Exercises ::
(1) State whether each statement agrees with the phrases documentation, answering yes or no and quoting the deciding words: (a) the envisaged workflow detects phrases with the ngrams-method; (b) the `enc` argument names the positional attribute to decode; (c) the `corpus` argument is a length-one character vector.
(2) Carry on with the phrases documentation from its last line.

Text excerpt ::
R: Manage and use phrases

phrases-class {polmineR}

R Documentation

Manage and use phrases

Description

Class, methods and functionality for processing phrases (lexical units, lexical items, multi-word expressions) beyond the token level. The envisaged workflow at this stage is to detect phrases using the ngrams-method and to generate a phrases class object from the ngrams object using the as.phrases method. This object can be passed into a call of count, see examples. Further methods and functions documented here are used internally, but may be useful.

Usage

## S4 method for signature 'ngrams'
as.phrases(.Object)

## S4 method for signature 'matrix'
as.phrases(.Object, corpus, enc = encoding(corpus))

## S4 method for signature 'phrases'
as.character(x, p_attribute)

concatenate_phrases(dt, phrases, col)

Arguments

`.Object`	Input object, either a `ngrams` or a `matrix` object.
`corpus`	A length-one `character` vector, the corpus ID of the corpus from which regions / the `data.table` representing a decoded corpus is derived.
`enc`	Encoding of the corpus.
`x`	A `phrases` class object.
`p_attribute`	The positional attribute (p-attribute) to decode.
`dt`	A `data.table`.
`phrases`	A `phrases` class object.

Excerpted records ::
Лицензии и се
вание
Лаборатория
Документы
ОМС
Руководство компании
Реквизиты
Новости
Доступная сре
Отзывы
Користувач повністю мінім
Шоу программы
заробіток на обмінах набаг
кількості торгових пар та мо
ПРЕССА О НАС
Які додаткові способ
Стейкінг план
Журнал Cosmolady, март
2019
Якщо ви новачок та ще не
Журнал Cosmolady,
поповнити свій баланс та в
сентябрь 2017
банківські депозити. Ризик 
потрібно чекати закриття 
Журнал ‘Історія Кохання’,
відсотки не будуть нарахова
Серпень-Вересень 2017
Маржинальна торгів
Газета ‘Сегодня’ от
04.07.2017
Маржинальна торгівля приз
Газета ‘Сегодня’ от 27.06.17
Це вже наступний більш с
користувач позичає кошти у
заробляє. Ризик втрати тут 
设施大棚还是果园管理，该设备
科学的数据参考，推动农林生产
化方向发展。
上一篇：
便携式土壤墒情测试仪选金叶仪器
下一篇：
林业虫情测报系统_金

Results of the exercise ::
(1)
(a) Yes: "to detect phrases using the ngrams-method"
(b) No: "Encoding of the corpus."
(c) Yes: "A length-one `character` vector"

(2)
`col`	If `.Object` is a `data.table`, the column to concatenate.

Details

The phrases considers a phrase as sequence as tokens that can be defined by region, i.e. a left and a right corpus position. This information is kept in a region matrix in the slot "cpos" of the phrases class. The phrases class inherits from the regions class (which inherits from the and the corpus class), without adding further slots.

If .Object is an object of class ngrams, the as.phrases()-method will interpret the ngrams as CQP queries, look up the matching corpus positions and return an phrases object.

If .Object is a matrix, the as.phrases()-method will initialize a phrases object. The corpus and the encoding of the corpus will be assigned to the object.

Applying the as.character-method on a phrases object will return the decoded regions, concatenated using an underscore as seperator.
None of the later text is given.